Texas, Antarctica Were Once Joined in a Supercontinent: Scientists
An international team of scientists found strong evidence that parts of North America and East Antarctica were once joined in a supercontinent called Rodinia about 1.1 billion years ago, long before Pangaea.
"I can go to the Franklin Mountains in West Texas and stand next to what was once part of Coast Land in Antarctica," said Staci Loewy, a geochemist at California State University, Bakersfield, who led the study. "That's so amazing."
Loewy and her colleagues found that rocks collected from both locations have the exact composition of lead isotopes. Earlier analyses revealed that the rocks were the exact same age and have identical chemical and geologic properties.
The work is published online in the September issue of the journal Geology.
It adds strength to support the so-called "SWEAT" hypothesis, which suggests that ancestral North America and East Antarctica were joined in an earlier supercontinent called Rodinia.

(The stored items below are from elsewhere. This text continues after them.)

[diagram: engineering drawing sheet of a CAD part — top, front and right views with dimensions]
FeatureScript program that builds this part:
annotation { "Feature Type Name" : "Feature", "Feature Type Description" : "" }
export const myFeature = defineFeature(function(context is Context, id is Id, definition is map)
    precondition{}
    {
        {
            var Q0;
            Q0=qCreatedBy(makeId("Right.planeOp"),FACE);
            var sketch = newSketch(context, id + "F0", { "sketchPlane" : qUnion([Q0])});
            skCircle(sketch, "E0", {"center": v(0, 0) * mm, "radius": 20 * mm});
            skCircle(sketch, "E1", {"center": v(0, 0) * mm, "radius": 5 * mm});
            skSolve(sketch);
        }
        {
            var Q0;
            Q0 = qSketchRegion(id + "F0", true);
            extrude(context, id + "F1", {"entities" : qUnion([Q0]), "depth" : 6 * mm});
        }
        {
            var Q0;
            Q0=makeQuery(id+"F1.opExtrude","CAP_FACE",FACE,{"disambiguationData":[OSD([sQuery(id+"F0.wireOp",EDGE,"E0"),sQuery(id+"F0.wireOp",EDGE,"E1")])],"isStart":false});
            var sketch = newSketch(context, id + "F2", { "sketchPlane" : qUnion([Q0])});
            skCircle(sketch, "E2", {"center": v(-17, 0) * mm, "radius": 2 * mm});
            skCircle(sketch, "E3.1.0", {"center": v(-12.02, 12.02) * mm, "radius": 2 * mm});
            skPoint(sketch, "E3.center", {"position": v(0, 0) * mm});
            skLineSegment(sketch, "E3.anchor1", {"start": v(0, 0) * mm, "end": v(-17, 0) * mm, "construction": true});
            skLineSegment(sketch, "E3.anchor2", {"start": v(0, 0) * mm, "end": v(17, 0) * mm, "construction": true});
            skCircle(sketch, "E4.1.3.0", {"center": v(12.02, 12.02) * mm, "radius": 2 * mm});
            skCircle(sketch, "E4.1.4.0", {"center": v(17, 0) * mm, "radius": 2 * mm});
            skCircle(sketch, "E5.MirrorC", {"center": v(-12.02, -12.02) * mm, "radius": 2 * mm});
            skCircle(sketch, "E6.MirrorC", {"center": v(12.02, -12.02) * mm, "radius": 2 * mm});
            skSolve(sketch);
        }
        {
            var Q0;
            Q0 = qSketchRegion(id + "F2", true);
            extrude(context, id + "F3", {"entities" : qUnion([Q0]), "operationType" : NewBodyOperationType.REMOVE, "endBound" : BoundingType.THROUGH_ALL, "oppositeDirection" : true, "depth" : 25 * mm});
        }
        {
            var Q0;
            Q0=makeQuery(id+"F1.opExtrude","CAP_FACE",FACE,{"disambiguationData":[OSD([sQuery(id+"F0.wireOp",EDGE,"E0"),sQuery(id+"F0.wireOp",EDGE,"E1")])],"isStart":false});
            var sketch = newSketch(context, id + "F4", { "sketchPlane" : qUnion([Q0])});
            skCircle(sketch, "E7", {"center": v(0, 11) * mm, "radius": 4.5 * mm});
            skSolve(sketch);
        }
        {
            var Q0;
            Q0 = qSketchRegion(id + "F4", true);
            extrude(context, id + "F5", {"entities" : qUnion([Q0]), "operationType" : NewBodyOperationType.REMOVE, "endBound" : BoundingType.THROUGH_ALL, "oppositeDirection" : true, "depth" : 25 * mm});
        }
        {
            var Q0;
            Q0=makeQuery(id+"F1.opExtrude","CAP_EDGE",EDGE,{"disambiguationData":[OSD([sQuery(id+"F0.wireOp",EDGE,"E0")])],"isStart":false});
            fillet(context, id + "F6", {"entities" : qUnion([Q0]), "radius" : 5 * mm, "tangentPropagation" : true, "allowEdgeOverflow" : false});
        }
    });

The Geology Society of America issued a press release on the study in which it stated that the approximately 1.1 billion-year-old North American Mid-continent Rift System extends across the continent from the Great Lakes to Texas.
The rift extends in the subsurface beneath Minnesota, Iowa, Nebraska, Kansas and Oklahoma to the Franklin Mountains near El Paso, Texas, where related rocks are exposed, according to the release.